Price: £1.20 per serving

Nutritional Information

Each 278g serving contains

Energy
2002kj
478kcal
24%
Fat
10.3g
Med
15%
Saturates
3.6g
Med
18%
Sugars
6.7g
Med
7%
Salt
0.22g
Low
4%
1
of your 5-a-day
of your reference intake.
Typical energy values per 100g:
720kj/172kcal

Ingredients

1tbsp rapeseed oil

¼ bunch spring onions, finely sliced

2 cloves garlic, chopped

80g baby spinach

Juice and zest 1 lemon

500g pack fresh fusilli

160g sugarsnap peas, halved lengthways

150g asparagus spears, cut into 4cm pieces

125g Asda 50% Less Fat Light Original Soft Cheese

1 red chilli, deseeded and finely chopped

Method

1
Heat the oil in a frying pan on a medium setting. Add the spring onions and garlic and fry for 3 mins. Add the spinach and cook for 5 mins to wilt, then drain off any excess liquid.
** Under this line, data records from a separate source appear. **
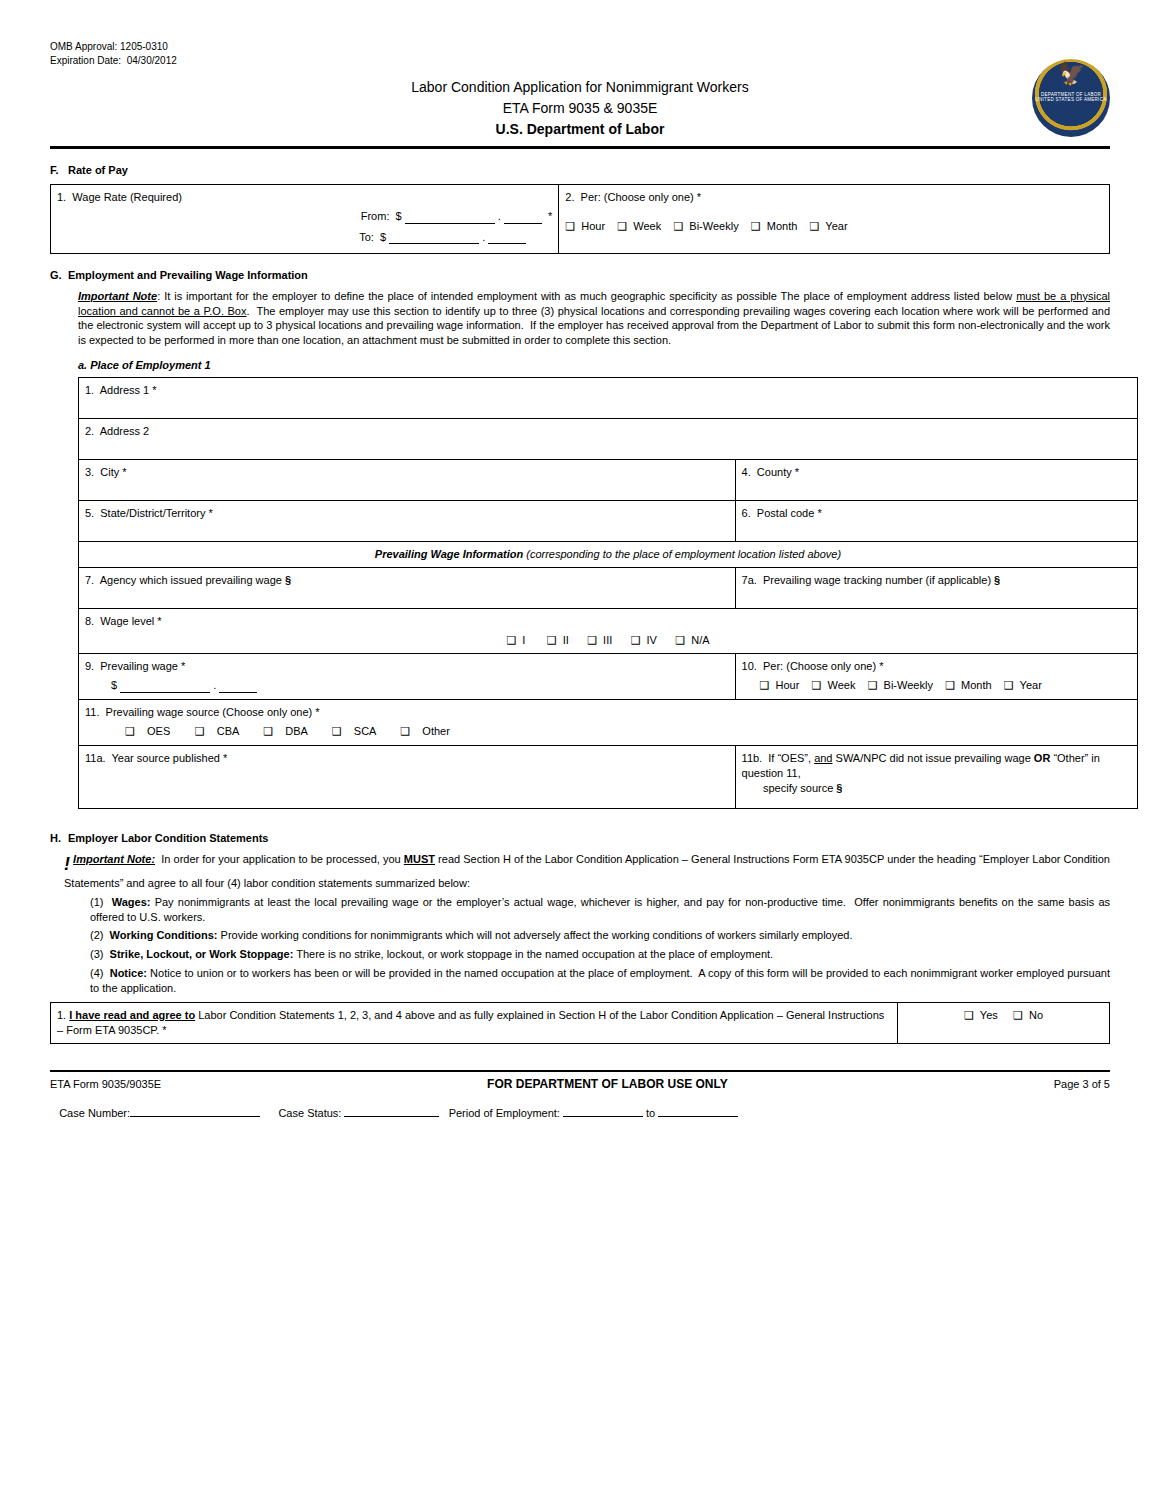OMB Approval: 1205-0310
Expiration Date: 04/30/2012
🦅
DEPARTMENT OF LABOR
UNITED STATES OF AMERICA
Labor Condition Application for Nonimmigrant Workers
ETA Form 9035 & 9035E
U.S. Department of Labor
F. Rate of Pay
| 1. Wage Rate (Required) From: $ . * To: $ . | 2. Per: (Choose only one) * Hour Week Bi-Weekly Month Year |
G. Employment and Prevailing Wage Information
Important Note: It is important for the employer to define the place of intended employment with as much geographic specificity as possible The place of employment address listed below must be a physical location and cannot be a P.O. Box. The employer may use this section to identify up to three (3) physical locations and corresponding prevailing wages covering each location where work will be performed and the electronic system will accept up to 3 physical locations and prevailing wage information. If the employer has received approval from the Department of Labor to submit this form non-electronically and the work is expected to be performed in more than one location, an attachment must be submitted in order to complete this section.
a. Place of Employment 1
| 1. Address 1 * |
| 2. Address 2 |
| 3. City * | 4. County * |
| 5. State/District/Territory * | 6. Postal code * |
| Prevailing Wage Information (corresponding to the place of employment location listed above) |
| 7. Agency which issued prevailing wage § | 7a. Prevailing wage tracking number (if applicable) § |
| 8. Wage level * I II III IV N/A |
| 9. Prevailing wage * $ . | 10. Per: (Choose only one) * Hour Week Bi-Weekly Month Year |
| 11. Prevailing wage source (Choose only one) * ❑ OES ❑ CBA ❑ DBA ❑ SCA ❑ Other |
| 11a. Year source published * | 11b. If “OES”, and SWA/NPC did not issue prevailing wage OR “Other” in question 11, specify source § |
H. Employer Labor Condition Statements
! Important Note: In order for your application to be processed, you MUST read Section H of the Labor Condition Application – General Instructions Form ETA 9035CP under the heading “Employer Labor Condition Statements” and agree to all four (4) labor condition statements summarized below:
(1) Wages: Pay nonimmigrants at least the local prevailing wage or the employer’s actual wage, whichever is higher, and pay for non-productive time. Offer nonimmigrants benefits on the same basis as offered to U.S. workers.
(2) Working Conditions: Provide working conditions for nonimmigrants which will not adversely affect the working conditions of workers similarly employed.
(3) Strike, Lockout, or Work Stoppage: There is no strike, lockout, or work stoppage in the named occupation at the place of employment.
(4) Notice: Notice to union or to workers has been or will be provided in the named occupation at the place of employment. A copy of this form will be provided to each nonimmigrant worker employed pursuant to the application.
| 1. I have read and agree to Labor Condition Statements 1, 2, 3, and 4 above and as fully explained in Section H of the Labor Condition Application – General Instructions – Form ETA 9035CP. * | ❑ Yes ❑ No |
ETA Form 9035/9035E
FOR DEPARTMENT OF LABOR USE ONLY
Page 3 of 5
Case Number: Case Status: Period of Employment: to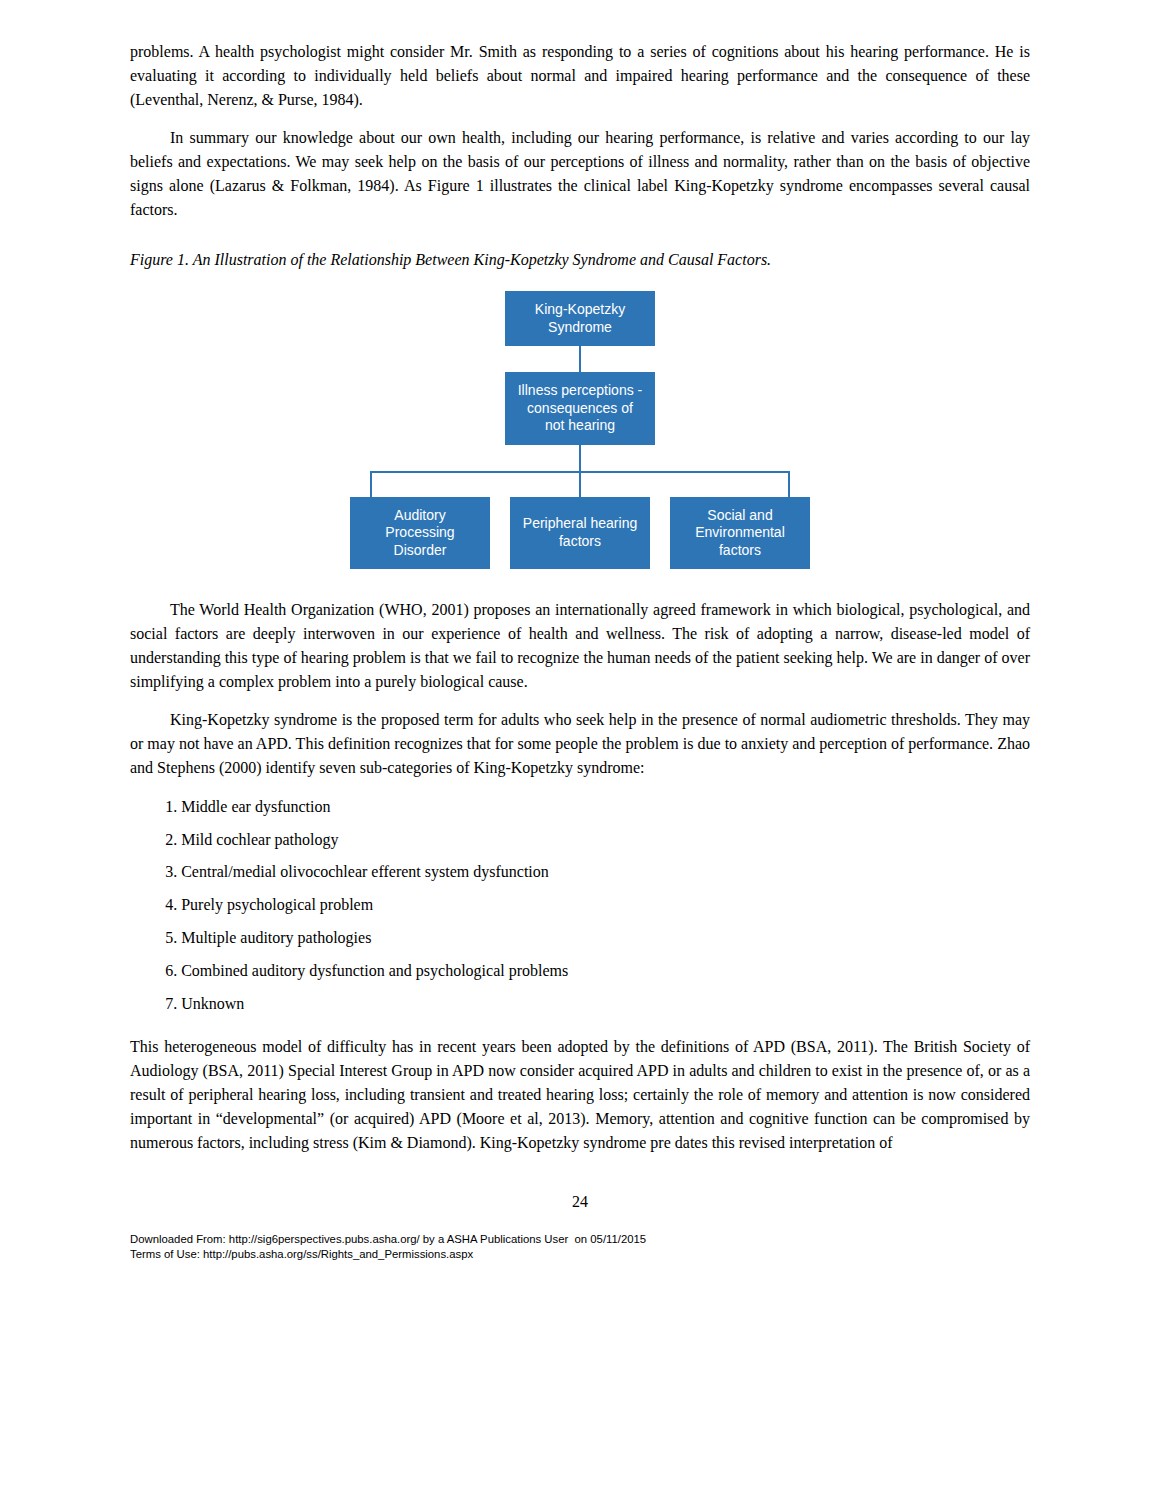problems. A health psychologist might consider Mr. Smith as responding to a series of cognitions about his hearing performance. He is evaluating it according to individually held beliefs about normal and impaired hearing performance and the consequence of these (Leventhal, Nerenz, & Purse, 1984).
In summary our knowledge about our own health, including our hearing performance, is relative and varies according to our lay beliefs and expectations. We may seek help on the basis of our perceptions of illness and normality, rather than on the basis of objective signs alone (Lazarus & Folkman, 1984). As Figure 1 illustrates the clinical label King-Kopetzky syndrome encompasses several causal factors.
Figure 1. An Illustration of the Relationship Between King-Kopetzky Syndrome and Causal Factors.
King-Kopetzky Syndrome
Illness perceptions - consequences of not hearing
Auditory Processing Disorder
Peripheral hearing factors
Social and Environmental factors
The World Health Organization (WHO, 2001) proposes an internationally agreed framework in which biological, psychological, and social factors are deeply interwoven in our experience of health and wellness. The risk of adopting a narrow, disease-led model of understanding this type of hearing problem is that we fail to recognize the human needs of the patient seeking help. We are in danger of over simplifying a complex problem into a purely biological cause.
King-Kopetzky syndrome is the proposed term for adults who seek help in the presence of normal audiometric thresholds. They may or may not have an APD. This definition recognizes that for some people the problem is due to anxiety and perception of performance. Zhao and Stephens (2000) identify seven sub-categories of King-Kopetzky syndrome:
Middle ear dysfunction
Mild cochlear pathology
Central/medial olivocochlear efferent system dysfunction
Purely psychological problem
Multiple auditory pathologies
Combined auditory dysfunction and psychological problems
Unknown
This heterogeneous model of difficulty has in recent years been adopted by the definitions of APD (BSA, 2011). The British Society of Audiology (BSA, 2011) Special Interest Group in APD now consider acquired APD in adults and children to exist in the presence of, or as a result of peripheral hearing loss, including transient and treated hearing loss; certainly the role of memory and attention is now considered important in “developmental” (or acquired) APD (Moore et al, 2013). Memory, attention and cognitive function can be compromised by numerous factors, including stress (Kim & Diamond). King-Kopetzky syndrome pre dates this revised interpretation of
24
Downloaded From: http://sig6perspectives.pubs.asha.org/ by a ASHA Publications User on 05/11/2015
Terms of Use: http://pubs.asha.org/ss/Rights_and_Permissions.aspx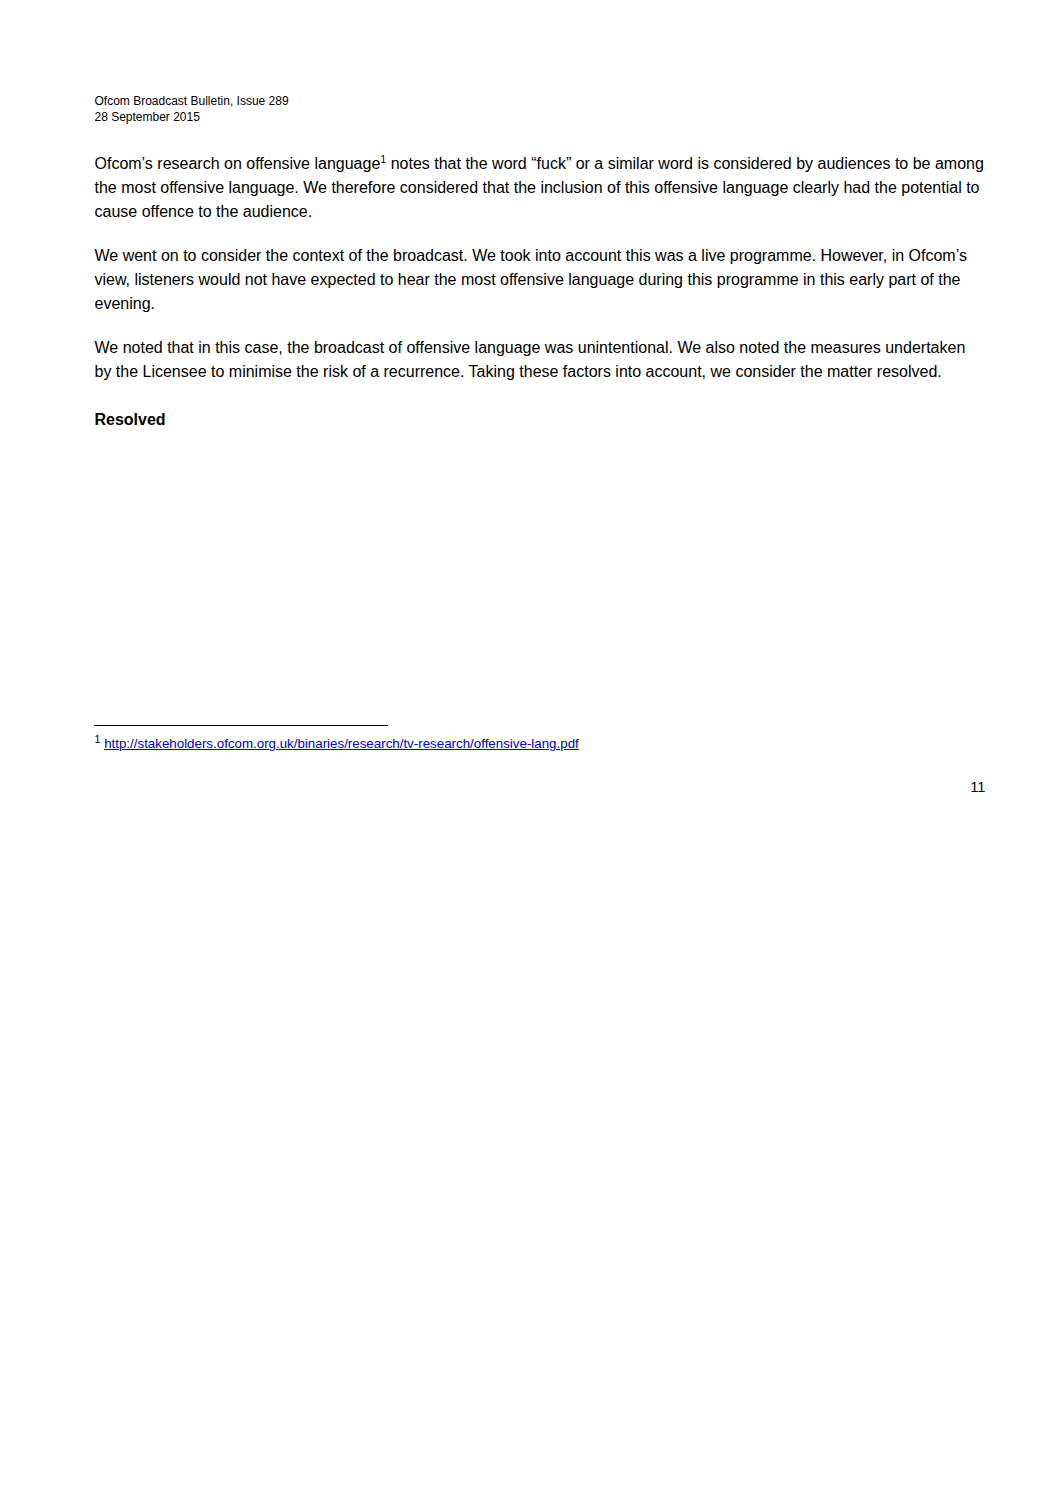Ofcom Broadcast Bulletin, Issue 289
28 September 2015
Ofcom’s research on offensive language1 notes that the word “fuck” or a similar word is considered by audiences to be among the most offensive language. We therefore considered that the inclusion of this offensive language clearly had the potential to cause offence to the audience.
We went on to consider the context of the broadcast. We took into account this was a live programme. However, in Ofcom’s view, listeners would not have expected to hear the most offensive language during this programme in this early part of the evening.
We noted that in this case, the broadcast of offensive language was unintentional. We also noted the measures undertaken by the Licensee to minimise the risk of a recurrence. Taking these factors into account, we consider the matter resolved.
Resolved
1 http://stakeholders.ofcom.org.uk/binaries/research/tv-research/offensive-lang.pdf
11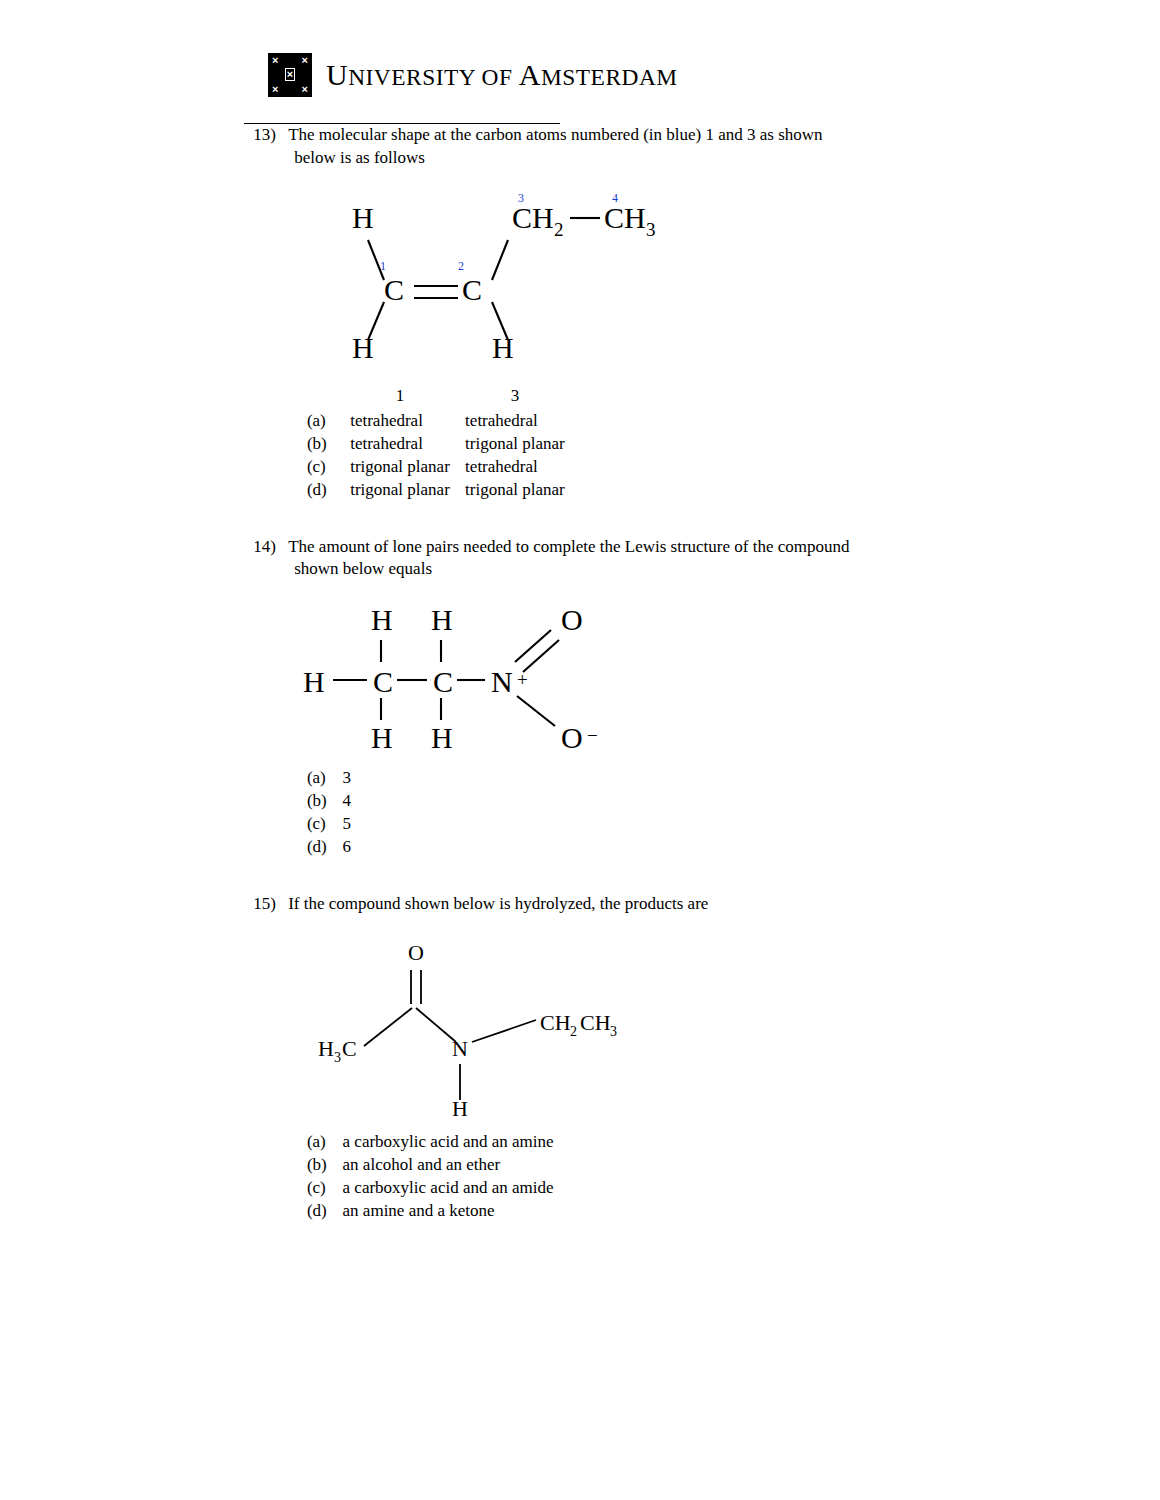×·× ·×· ×·×
UNIVERSITY OF AMSTERDAM
13)
The molecular shape at the carbon atoms numbered (in blue) 1 and 3 as shown below is as follows
H H H C C CH 2 CH 3 1 2 3 4
| | 1 | 3 |
| (a) | tetrahedral | tetrahedral |
| (b) | tetrahedral | trigonal planar |
| (c) | trigonal planar | tetrahedral |
| (d) | trigonal planar | trigonal planar |
14)
The amount of lone pairs needed to complete the Lewis structure of the compound shown below equals
H H H H H C C N + O O −
(a) 3
(b) 4
(c) 5
(d) 6
15)
If the compound shown below is hydrolyzed, the products are
O H 3 C N H CH 2 CH 3
(a) a carboxylic acid and an amine
(b) an alcohol and an ether
(c) a carboxylic acid and an amide
(d) an amine and a ketone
Drizzle over the lemon juice.
2
Bring a pan of water to the boil then simmer the fusilli, sugarsnap peas and asparagus for 3-4 mins until the pasta is al dente. Drain, reserving 100ml of the cooking water, then return to the pan.
3
Add the reserved cooking water, spinach mixture, lemon zest and soft cheese to the pan. Stir together to coat the pasta and veg.
4
Divide between 4 pasta bowls and sprinkle with the chilli to serve.